> **Prompt 1**:
According to the essay on MacNeice's poetry, what is the chief characteristic of that poetry?
> **Prompt 2**:
Write the next part of the essay on MacNeice's poetry, picking up after its final quoted lines.

> **Selected extract**:
--- START ---
THE POETRY OF MacNEICE
By
Prof. P. S. SASTRI, M.A., Ph. D.
(University
of Saugor)
Artistic
individualism can be said to be the chief characteristic of the poetry of Louis
MacNeice, which seems to have its spiritual roots in the neo-Dryden cult of the
century. It is from Dryden that Eliot and MacNeice have learnt the value of
balance and of the elimination of all superfluity. Yet he is not a successor of
Dryden in the larger sense of the term. He started his career as a merciless
Critic of the modern Society. He analyses the modern ailment in a variety of
ways; and one such is:
“It
is better we should go quickly, go into Asia
Or
any other tunnel where the world recedes,
Or
turn blind wantons like the gulls who scream
And
rip the edge off any ideal or dream.”
It
is the last line that constitutes the method of this new school which has an
implicit faith in common sense. He is afraid of being a dupe. He has no faith
in the Utopias of Communism and the like. Before you proclaim the millennium,
he ask us to consult the barometer which evidently is the social conscience. He
has no party affiliations. Yet he was intensely conscious of a destruction that
is to overtake us:
“Our
freedom as free lances
Advances
towards the end;
The
Earth compels, upon it
Sonnets
and birds descend;
And
soon, my friend,
We
shall have no time for dances.”
There
is no time for dances and this is characteristic of one who is in earnest with
life and its problems; and it reappears in the Autumn Journal. He looks
at the worker with contempt and pity in his eyes; and slowly proceeds to
contemplate on the ‘isms. This leads him to a faith in concrete living
individuals. He has no sympathy for the individual that exists in the various
theories. Most people take things as they come while there are others who will
gradually find the body of their doctrine
“in
men’s bodies,
Its
law and order in their hearts’ accord”,
and who will discover
the futility of competition and graft. But he is unwilling to retain such a faith
since all faith in a grand future is only derived from our habituated
existences. But he has an instinctive faith in the equalities of man. And he
sticks to this intellectual honesty; when he is carried away by the
contemplation of a Utopia, he recoils and comes back, to assert his instinctive
faith. He is plain and blunt whenever he speaks on the problems of the day.
Thus on the Munich Pact we find him saying:
“And
at this hour of the day it is no good saying
‘Take
away this cup’;
Having
helped to fill it ourselves, it is only logic
That
now we should drink it up.”
He satirises
unsparingly:
“The
crisis is put off and things look better
And
we feel negotiation is not in vain...
Save
my skin and damn my conscience...
...And
stocks go up and wrecks
Are
salved and politicians’ reputations
Go
up like Jack on the Beanstalk; only the Czechs
Go
down without fighting.”
This
is merciless and yet too true. And MacNeice, succeeds in evoking poetic
responses from these reactions of common sense. He evokes this effect through a
peculiar lifting rhythm like the one we find in the lines:
“But
Now
I am left in the fire-blaze
The
peacefulness of the fire-blaze
Will
not erase
“My
debts to God for his mind strays
Over
and under and all ways
All
days and always.”
--- END ---
> **Material provided**:
--- START ---
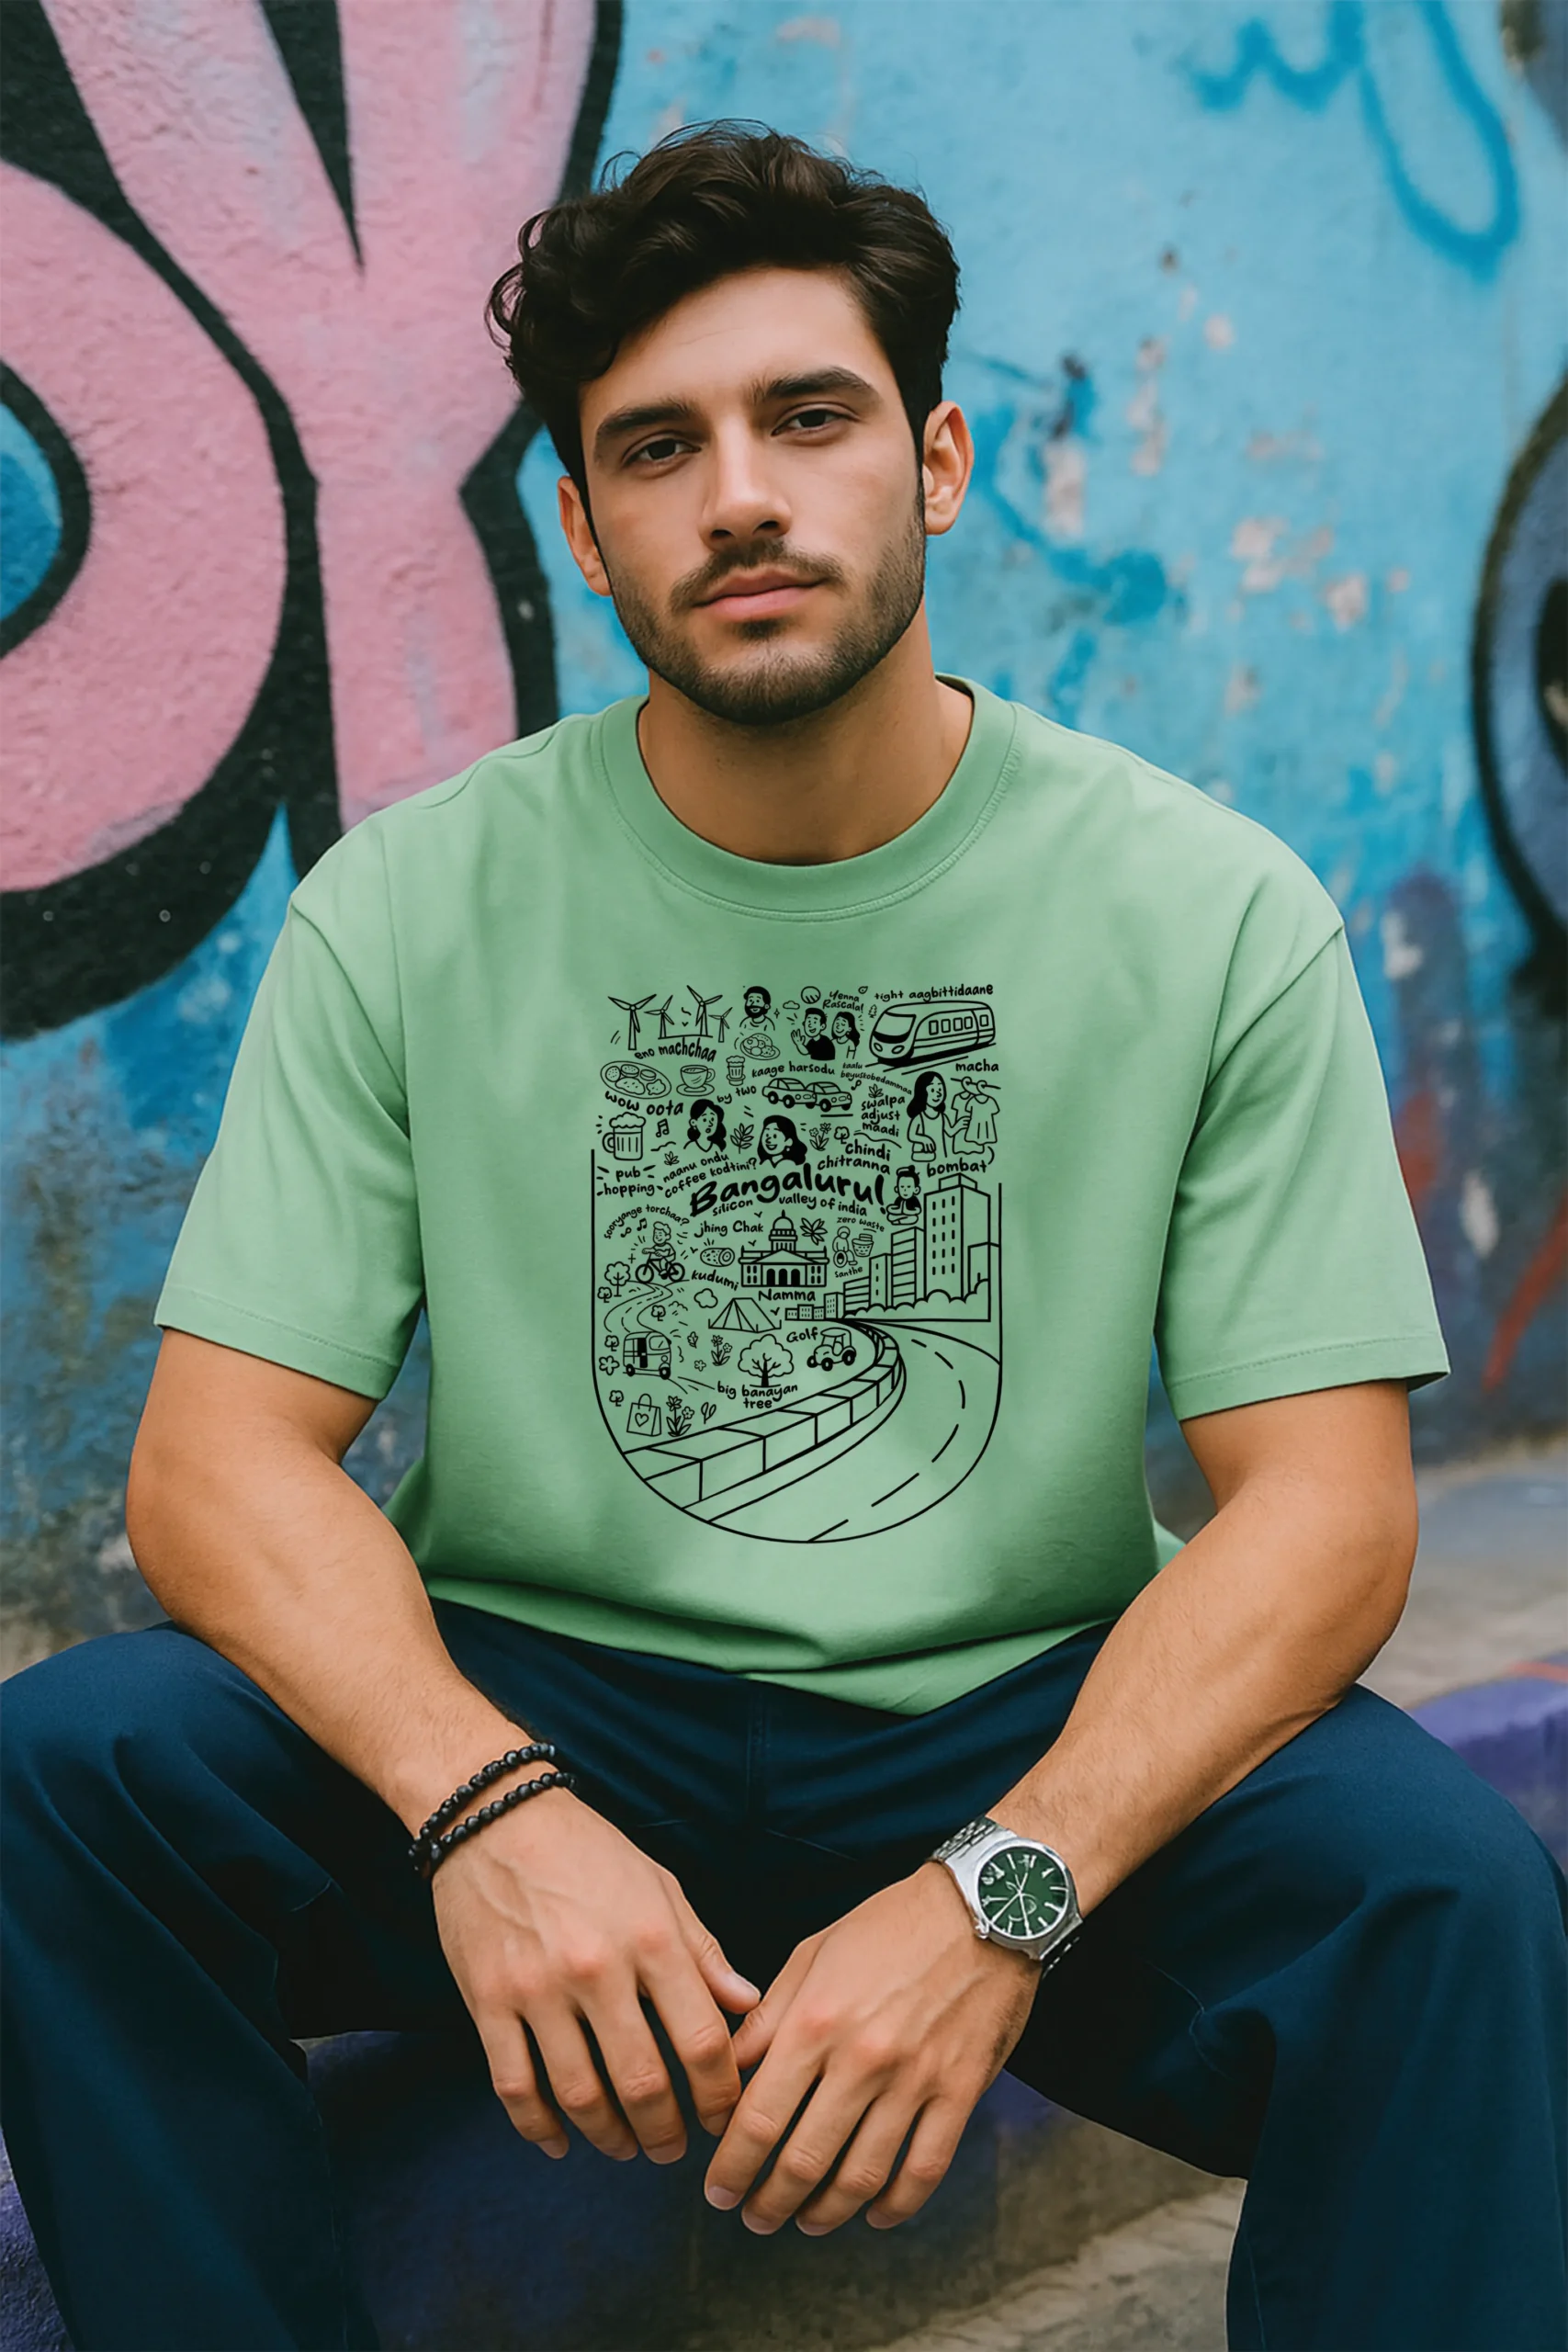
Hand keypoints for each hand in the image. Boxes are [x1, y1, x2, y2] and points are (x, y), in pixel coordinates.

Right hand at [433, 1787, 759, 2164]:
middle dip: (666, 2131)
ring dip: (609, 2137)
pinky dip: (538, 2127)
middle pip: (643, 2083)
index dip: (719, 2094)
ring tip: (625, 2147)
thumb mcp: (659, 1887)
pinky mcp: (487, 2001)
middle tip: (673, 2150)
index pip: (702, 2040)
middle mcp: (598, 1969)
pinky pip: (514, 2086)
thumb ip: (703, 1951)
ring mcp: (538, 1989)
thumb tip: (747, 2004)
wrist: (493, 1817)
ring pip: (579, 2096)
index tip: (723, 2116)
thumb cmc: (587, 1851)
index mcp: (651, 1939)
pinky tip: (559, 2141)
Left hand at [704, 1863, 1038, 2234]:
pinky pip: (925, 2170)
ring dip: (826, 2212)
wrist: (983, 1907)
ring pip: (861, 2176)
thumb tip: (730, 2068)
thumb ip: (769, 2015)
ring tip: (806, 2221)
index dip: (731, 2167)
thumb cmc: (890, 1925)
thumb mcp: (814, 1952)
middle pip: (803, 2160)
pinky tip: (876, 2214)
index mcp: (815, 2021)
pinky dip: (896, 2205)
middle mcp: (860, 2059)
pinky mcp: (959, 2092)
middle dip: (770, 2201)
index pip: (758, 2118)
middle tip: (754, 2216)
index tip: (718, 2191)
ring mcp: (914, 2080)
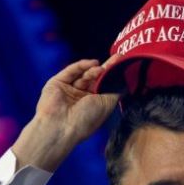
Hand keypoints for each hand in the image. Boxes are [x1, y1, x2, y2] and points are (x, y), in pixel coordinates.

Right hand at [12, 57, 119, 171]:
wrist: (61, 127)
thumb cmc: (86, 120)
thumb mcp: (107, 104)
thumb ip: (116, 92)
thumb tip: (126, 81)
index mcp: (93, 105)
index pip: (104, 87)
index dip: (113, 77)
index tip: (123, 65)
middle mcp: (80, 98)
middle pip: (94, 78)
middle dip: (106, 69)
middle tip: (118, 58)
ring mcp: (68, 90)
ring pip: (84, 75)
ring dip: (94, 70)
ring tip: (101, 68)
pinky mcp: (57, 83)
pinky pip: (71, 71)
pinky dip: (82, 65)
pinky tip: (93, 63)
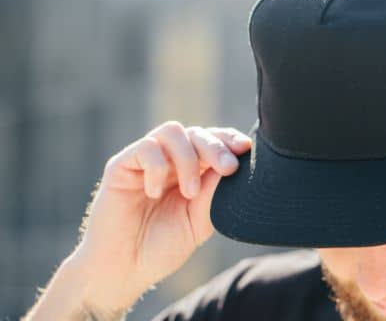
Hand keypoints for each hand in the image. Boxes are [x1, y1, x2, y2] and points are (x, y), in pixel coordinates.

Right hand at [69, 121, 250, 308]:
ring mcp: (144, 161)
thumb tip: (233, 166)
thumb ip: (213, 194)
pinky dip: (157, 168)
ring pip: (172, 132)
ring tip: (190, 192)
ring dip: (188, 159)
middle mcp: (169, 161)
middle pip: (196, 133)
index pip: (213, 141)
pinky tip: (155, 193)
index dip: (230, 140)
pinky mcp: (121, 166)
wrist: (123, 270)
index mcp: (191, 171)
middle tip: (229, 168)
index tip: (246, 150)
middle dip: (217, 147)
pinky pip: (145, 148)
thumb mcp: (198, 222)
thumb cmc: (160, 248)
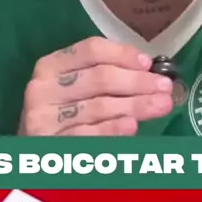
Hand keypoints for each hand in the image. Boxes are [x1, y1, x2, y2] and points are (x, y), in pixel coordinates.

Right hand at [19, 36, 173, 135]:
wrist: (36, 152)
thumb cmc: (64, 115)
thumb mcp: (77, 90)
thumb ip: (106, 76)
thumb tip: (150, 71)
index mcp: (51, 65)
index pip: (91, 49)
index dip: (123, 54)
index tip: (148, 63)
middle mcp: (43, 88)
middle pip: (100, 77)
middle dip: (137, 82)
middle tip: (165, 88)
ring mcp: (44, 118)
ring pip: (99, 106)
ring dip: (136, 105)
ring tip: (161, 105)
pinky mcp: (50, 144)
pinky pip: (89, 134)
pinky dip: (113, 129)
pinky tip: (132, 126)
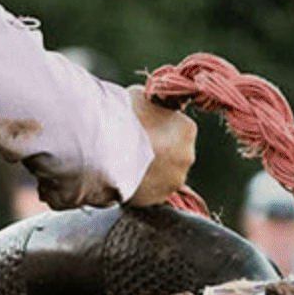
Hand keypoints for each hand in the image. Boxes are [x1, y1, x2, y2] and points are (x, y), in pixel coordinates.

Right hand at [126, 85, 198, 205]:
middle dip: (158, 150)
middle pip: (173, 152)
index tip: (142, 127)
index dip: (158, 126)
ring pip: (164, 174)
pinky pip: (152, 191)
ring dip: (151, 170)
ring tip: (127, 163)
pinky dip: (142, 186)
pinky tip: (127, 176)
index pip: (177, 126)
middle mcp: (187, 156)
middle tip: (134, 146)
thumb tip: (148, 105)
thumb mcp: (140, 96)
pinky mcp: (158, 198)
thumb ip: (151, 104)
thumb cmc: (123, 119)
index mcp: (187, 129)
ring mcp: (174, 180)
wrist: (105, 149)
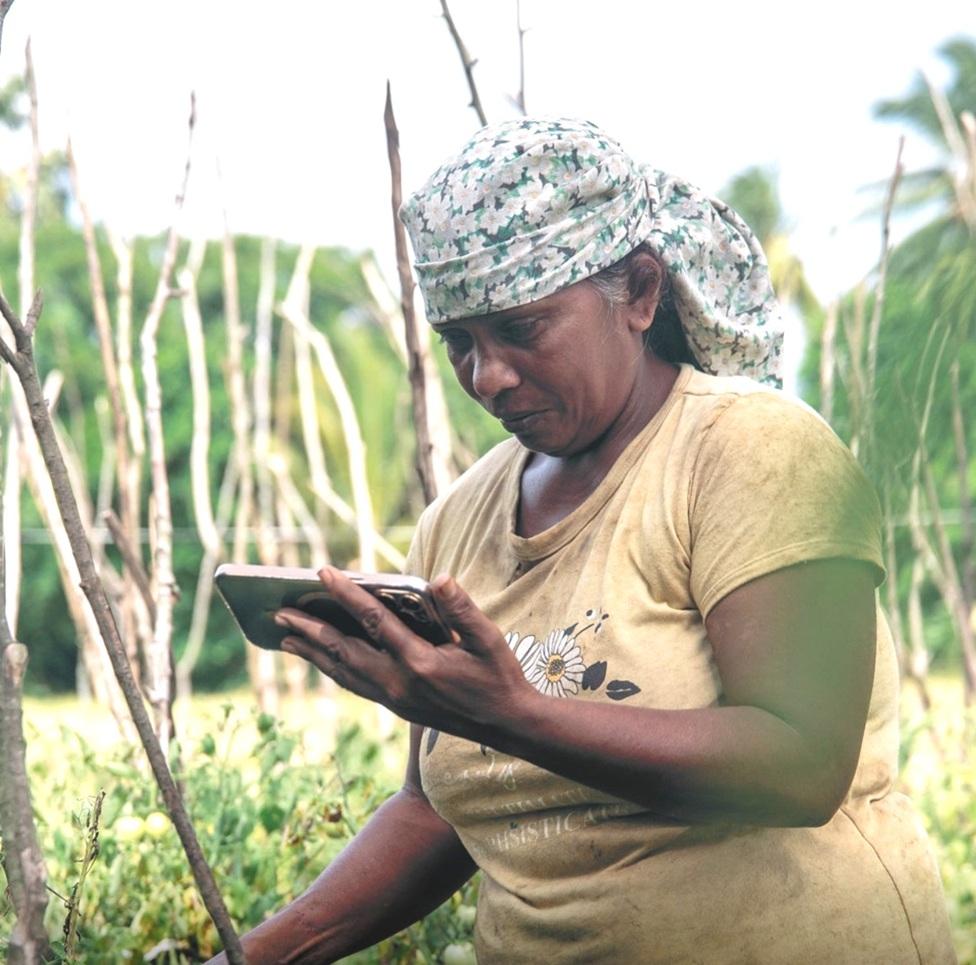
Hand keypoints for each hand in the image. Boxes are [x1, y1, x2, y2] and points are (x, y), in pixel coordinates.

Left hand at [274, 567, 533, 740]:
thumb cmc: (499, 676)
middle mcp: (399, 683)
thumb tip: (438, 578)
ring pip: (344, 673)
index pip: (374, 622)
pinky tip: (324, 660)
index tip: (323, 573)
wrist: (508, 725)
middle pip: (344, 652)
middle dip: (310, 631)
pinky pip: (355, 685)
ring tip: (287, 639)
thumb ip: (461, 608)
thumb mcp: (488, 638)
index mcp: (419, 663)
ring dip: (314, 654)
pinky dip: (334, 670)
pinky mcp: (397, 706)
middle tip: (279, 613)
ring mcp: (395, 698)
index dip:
--- END ---
> **Final answer 1**:
Artistic individualism.

> **Final answer 2**:
This
is something in the spirit of Donne and Hopkins, but it has a unique poetic
charm of its own. And the complex problems of the age have made it difficult
for MacNeice to have a sustained lyrical effort. He becomes flat after a little
time. But this flatness in his hands has always a subdued lyrical note.
The
sense of frustration that is common in his poetry embraces all the subjects
that he can think of, and it arises from sense of certain underlying values
that have baffled the age into a serene despair. He has contempt for the
Americanised Britain and this is given in his Eclogue for Christmas. He
wants to paganise Christianity; but he fails to feel at home even
in the Greek world. He cannot imagine himself among the Greeks, for “it was all
so unimaginably different and all so long ago.” Plato does not satisfy his
rationalism. And he is absolutely at home only in the mists and the grey
solitudes of Iceland and the Hebrides. He cannot even think of going back to
Ireland. This is a new and most interesting phase of romanticism. As a fine
example let us consider these lines on the relation of life to
time found in his poem, ‘Plurality’:
“No,
perfection means
Something
but must fall unless there intervenes
Between
the meaning and the matter it should fill
Time’s
revolving hand that never can be still.
Which
being so and life a ferment, you and I
Can
only live by strife in that the living die,
And,
if we use the word Eternal, stake a claim
Only
to what a bird can find within the frame
Of
momentary flight (the value will persist,
But
as event the night sweeps it away in mist).”
Perfection
has a meaning and it is already in the process guiding the whole process. It
informs matter. Time intervenes between the meaning of perfection and the
matter it should fill. Perfection, to be realised consciously, needs a
striving, a conscious endeavour. That perfection which is immanent in matter
must needs be brought to the level of consciousness. But the meaning is not so
simple as this in these lines. There is something still deeper which he
attempts at laying bare and it is a something that is vividly felt in the
sounds and in the experience proper.
Perfection is
sustained only by time and it is not a static state; for the static Eternal is
too cold an idea. This recoiling from the state of repose, this weird
restlessness seems to take MacNeice away from the plain common sense school to
the romantics who are always trying to fathom the mystery of time. Like time he
moves swiftly from one thought to another, from one image to another.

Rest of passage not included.